Krieg, Vertreibung und wiederkehrende Krisen haben in der südsudanesischen Region Western Equatoria tiefe Spuren hinterlassen. Viele Menschen haben ihre Heimat und Felder verloren, kämpfen mit extremer Armut und leiden unter den seelischen Folgen von Gewalt und Unsicherheit.
Hier setzt das Programm SOIL (South Sudanese Organisations for Improved Livelihoods) an: Gemeinsam mit drei lokalen Partnerorganisationen unterstützt die Caritas die betroffene Bevölkerung dabei, ihre Ernährung zu sichern, neue Einkommen aufzubauen und psychische Stabilität zu gewinnen.
Die Kernbereiche des Programms:
- Ernährung sichern und Einkommen ermöglichen: Familien erhalten Saatgut, Werkzeuge und landwirtschaftliche Schulungen, um wieder mehr Lebensmittel selbst zu produzieren. Auch die Kleintierhaltung (z. B. Geflügel) wird gefördert. Zudem lernen Bäuer*innen, ihre Produkte weiterzuverarbeiten und besser zu vermarkten, um langfristige Einkommensquellen aufzubauen.
- Gesundheit und Ernährung in den Gemeinden fördern: SOIL verbindet Landwirtschaft mit Gesundheitsarbeit. Ausgebildete lokale Kräfte informieren in Schulen und Gemeinden über ausgewogene Ernährung, Hygiene und Krankheitsvorbeugung. Ein besonderer Fokus liegt auf Kindern: Im St. Bakhita Waisenhaus in Nzara sichert das Projekt die Versorgung von 200 mangelernährten Kindern.
- Seelische Wunden ernst nehmen: Neben materieller Not prägen Traumata den Alltag vieler Menschen.

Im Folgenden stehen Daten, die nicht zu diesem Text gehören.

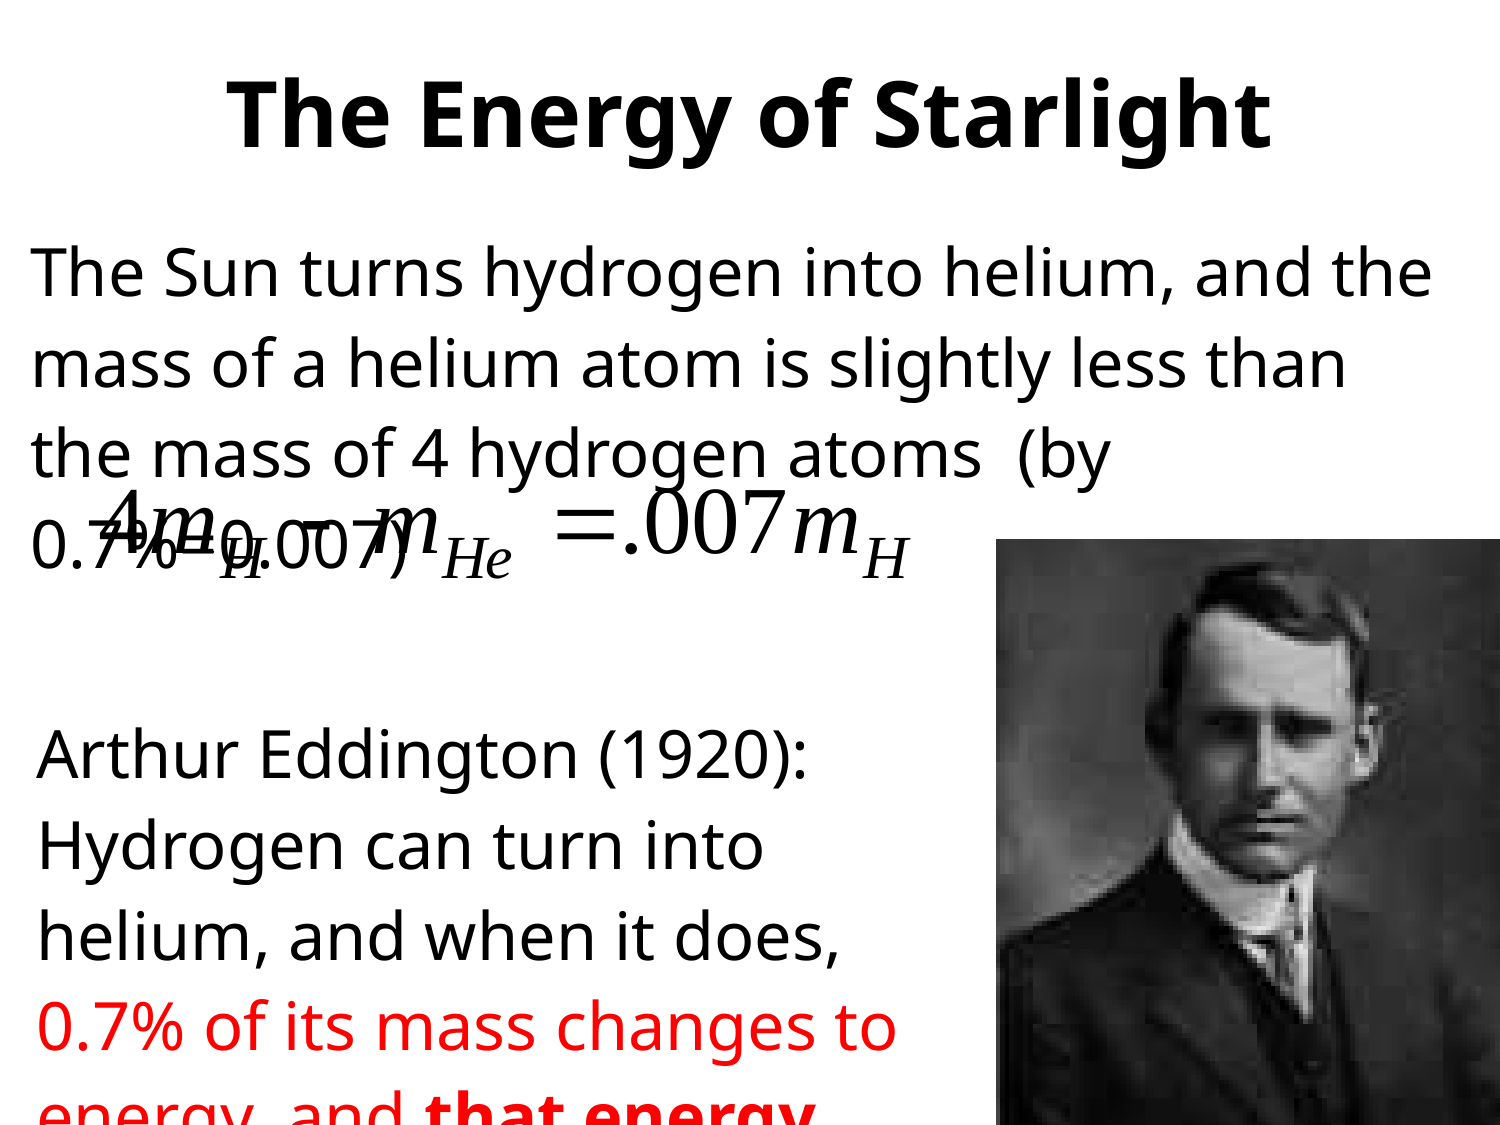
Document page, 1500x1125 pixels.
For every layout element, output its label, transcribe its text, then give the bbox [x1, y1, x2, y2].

text_box Arthur Eddington (1920): Hydrogen can turn into helium, and when it does, 0.7% of its mass changes to energy, and that energy powers the Sun [21, 699, 997, 1104]
list The Sun turns hydrogen into helium, and the mass of a helium atom is slightly less than the mass of 4 hydrogen atoms (by 0.7%=0.007) [30, 224, 1471, 699]
picture [996, 539, 1500, 1125]
picture [83, 457, 934, 598]
title The Energy of Starlight [30, 58, 1471, 167]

Psychosoziale Begleitung bietet Betroffenen den Raum, Erlebtes zu verarbeiten. In Yambio entsteht zudem ein Beratungszentrum, um langfristige Unterstützung zu garantieren.
- Lokale Organisationen stärken: Für eine nachhaltige Entwicklung unterstützt die Caritas die südsudanesischen Partnerorganisationen durch Koordination, fachlichen Austausch und Capacity Building. So werden die Strukturen vor Ort so gestärkt, dass sie die Entwicklungsarbeit auch nach Projektende eigenständig fortsetzen können.
Durch die Verknüpfung dieser Maßnahmen verbessert SOIL die Lebensgrundlagen in Western Equatoria nachhaltig, schenkt Menschen neue Perspektiven und stärkt die Widerstandskraft der gesamten Region.